Tuesday, March 19, 2013

Keeping your Southern roots in a place where the people don’t know britches from blue jeans!


 I have to admit that when I first moved out to Los Angeles it was a culture shock. The women and ways of this crazy world can be intimidating. I just remember thinking I look nothing like these girls out here, with my lack of Oompa Loompa orange spray on tan, bleach blonde hair, and size 0 pants, I wasn’t sure how I was going to fare. But as I watched the perfectly groomed plastic ladies walk by with their non-fat, no sugar, decaf latte, I realized, hey you don’t want to be like these women.  

 Number one, orange is not my best color, and walking around down South lookin’ like that will just get people asking what disease you’re afflicted with. Number two, with my pale skin and perfectly freckled face bleach blonde hair would just wash me out, and every Southern woman worth her salt knows you never wear a color that washes you out. Neither of these ideas were a particularly comforting thought, so I soon became quite comfortable with my Southernisms, red hair, blue eyes and, happy to say, size 6 body around these women. I chose to view them as what they really were, which was in the words of my late grandmother, Colleen Hollingsworth, “just tacky”. 
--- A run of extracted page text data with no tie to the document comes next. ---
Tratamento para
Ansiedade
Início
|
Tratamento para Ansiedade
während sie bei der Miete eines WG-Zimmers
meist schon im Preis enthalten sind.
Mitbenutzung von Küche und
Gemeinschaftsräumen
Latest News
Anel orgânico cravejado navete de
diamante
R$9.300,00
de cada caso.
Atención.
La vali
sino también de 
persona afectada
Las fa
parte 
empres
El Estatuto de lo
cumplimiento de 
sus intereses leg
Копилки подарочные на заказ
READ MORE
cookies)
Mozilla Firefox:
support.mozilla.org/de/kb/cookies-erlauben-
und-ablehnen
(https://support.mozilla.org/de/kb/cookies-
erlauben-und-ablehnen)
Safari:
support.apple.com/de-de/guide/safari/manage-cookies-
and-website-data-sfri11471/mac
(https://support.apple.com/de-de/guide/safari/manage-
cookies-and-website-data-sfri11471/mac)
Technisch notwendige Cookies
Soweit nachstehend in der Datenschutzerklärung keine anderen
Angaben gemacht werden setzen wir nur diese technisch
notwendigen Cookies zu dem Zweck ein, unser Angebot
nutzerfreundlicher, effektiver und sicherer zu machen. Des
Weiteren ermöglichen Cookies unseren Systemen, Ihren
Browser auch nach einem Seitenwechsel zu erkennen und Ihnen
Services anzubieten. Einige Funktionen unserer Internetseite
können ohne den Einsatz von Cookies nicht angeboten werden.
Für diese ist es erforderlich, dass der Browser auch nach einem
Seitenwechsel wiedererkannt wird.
 This conclusion was also helped along by the realization that I could probably kick most of these women’s asses if it came to it. Not that I would ever resort to physical violence in a public place; a Southern lady would never do such a thing. No, we prefer to do our fighting with more class.  We will politely hold our tongues and our urge to smack that bitch until we can get them alone in the privacy of our back yards.  I’m kidding, we don’t do that…usually. Most of the time we are happy to settle for a back-handed compliment and an ever so sweet, “Bless her heart.” “She probably can’t help acting that way.” “You know who her family is right?”

Now if any Yankees are reading this, I know that sounds harsh, but we are well aware that she is probably saying the same thing to her circle of friends, and if we can accept it then you shouldn’t be getting your panties in a wad!